Das eigentliche Leben der Stadt, so scheint es, findet jedoch am Wochenende statt, wenn die Einwohner die Straßen einnehmen. Jeden Sonntag wird der Prachtboulevard Kiewvs, die Khreschatyk in der Oberstadt, für den Verkehr gesperrt. Dann flaniert hier Jung und Alt, es gilt das alte Motto „sehen und gesehen werden“. Wer es sich leisten kann, kauft hier ein. Alle gängigen Luxuslabels haben hier ihre Filialen eingerichtet.
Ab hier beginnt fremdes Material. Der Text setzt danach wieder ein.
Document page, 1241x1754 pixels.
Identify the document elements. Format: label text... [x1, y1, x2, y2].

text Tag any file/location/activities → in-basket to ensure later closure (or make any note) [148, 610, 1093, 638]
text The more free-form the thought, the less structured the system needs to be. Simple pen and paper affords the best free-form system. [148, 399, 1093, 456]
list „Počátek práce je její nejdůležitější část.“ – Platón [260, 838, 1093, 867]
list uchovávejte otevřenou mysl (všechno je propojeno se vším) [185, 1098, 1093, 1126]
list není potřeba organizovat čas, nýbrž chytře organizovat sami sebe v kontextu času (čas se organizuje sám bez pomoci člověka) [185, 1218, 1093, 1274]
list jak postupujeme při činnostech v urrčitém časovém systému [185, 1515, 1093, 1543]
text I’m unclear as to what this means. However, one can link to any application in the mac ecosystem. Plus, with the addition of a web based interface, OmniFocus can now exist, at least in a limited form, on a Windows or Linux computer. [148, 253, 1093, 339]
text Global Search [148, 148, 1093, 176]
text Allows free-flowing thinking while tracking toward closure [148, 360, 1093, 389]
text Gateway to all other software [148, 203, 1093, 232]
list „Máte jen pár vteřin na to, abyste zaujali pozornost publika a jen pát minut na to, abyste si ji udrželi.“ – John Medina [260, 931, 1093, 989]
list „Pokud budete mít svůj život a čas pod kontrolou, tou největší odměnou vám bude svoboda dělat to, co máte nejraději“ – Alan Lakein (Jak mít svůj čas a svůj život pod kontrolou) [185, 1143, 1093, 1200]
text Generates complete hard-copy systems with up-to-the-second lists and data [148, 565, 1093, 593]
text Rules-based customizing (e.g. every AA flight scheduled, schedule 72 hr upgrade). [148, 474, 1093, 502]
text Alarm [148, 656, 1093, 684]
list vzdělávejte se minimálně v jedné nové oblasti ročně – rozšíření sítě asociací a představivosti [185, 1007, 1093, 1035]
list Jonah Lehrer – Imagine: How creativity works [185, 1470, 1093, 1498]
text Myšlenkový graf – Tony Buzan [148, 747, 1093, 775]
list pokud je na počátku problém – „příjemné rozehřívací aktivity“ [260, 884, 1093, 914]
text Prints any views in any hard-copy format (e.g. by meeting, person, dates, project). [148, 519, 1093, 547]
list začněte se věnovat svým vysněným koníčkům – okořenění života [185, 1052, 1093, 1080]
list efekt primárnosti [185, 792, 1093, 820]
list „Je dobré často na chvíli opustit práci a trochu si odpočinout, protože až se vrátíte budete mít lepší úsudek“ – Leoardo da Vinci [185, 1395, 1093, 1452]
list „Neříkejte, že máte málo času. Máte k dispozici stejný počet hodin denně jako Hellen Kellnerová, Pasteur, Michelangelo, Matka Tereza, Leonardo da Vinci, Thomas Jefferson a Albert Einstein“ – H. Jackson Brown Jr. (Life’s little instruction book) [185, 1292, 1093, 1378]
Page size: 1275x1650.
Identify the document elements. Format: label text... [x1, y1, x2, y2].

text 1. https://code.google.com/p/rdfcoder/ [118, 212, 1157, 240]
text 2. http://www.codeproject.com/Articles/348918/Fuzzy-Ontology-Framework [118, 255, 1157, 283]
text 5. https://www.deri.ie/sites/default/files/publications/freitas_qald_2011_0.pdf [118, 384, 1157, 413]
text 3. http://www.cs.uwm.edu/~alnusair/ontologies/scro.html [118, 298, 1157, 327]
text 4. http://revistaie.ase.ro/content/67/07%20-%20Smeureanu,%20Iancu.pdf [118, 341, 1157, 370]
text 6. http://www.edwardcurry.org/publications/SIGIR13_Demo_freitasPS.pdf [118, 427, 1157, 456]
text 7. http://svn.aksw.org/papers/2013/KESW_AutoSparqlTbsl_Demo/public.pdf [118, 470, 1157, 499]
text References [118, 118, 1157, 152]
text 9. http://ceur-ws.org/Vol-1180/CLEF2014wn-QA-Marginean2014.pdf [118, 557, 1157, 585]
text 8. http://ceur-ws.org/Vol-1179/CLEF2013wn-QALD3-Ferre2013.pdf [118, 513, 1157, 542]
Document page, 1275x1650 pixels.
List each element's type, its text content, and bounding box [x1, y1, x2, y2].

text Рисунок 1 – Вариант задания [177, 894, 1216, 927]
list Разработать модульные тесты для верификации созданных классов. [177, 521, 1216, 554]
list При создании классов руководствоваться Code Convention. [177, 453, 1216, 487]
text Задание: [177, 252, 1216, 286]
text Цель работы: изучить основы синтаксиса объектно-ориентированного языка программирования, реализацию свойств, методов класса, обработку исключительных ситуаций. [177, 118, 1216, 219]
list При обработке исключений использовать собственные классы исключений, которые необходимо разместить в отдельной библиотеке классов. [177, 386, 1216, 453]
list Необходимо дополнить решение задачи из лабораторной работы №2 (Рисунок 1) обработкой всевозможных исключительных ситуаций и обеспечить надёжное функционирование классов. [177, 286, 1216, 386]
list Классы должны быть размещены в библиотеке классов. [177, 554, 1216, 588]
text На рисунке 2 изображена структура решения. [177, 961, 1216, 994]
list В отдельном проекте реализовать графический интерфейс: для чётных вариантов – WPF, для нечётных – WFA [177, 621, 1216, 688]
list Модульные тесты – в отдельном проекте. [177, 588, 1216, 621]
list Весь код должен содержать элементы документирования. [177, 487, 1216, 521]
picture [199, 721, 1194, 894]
Weniger dem Nachtleben und der Unterhaltung fröhnend ist das Publikum im Botanischen Garten der Stadt. Hier kommt man zum Ausruhen und Ausatmen her. In unmittelbarer Nähe zum zum Garten liegt das berühmte Höhlenkloster Lawra.
Pilgerstätte vieler Gläubiger aus dem ganzen Land, wohnten hier einst mehrere tausend Mönche. Unter Stalin geflohen oder hingerichtet, sind es heute wieder knapp einhundertfünfzig. Voller Autorität weisen sie den nicht abreißenden Strom der Pilger und Besucher an. Hier sind es vor allem die Mütter und Alten, die zum Gebet kommen. Hin und wieder trifft man allerdings auch auf junge Ukrainerinnen auf halsbrecherisch hohen Absätze, Frauen in Leinenkleidern, die auf ein alternatives Lebensmodell schließen lassen, und schlichte Eleganz bekannter Modelabels. Beim Flaneur zeigt sich wieder einmal überdeutlich die Vielschichtigkeit, Widersprüchlichkeit, aber auch Zerrissenheit dieses Landes, das sich seiner kulturellen Erbens bewusst ist, sich doch zugleich schwer tut mit dem Vollzug eines sozialen und demokratischen Aufbruchs.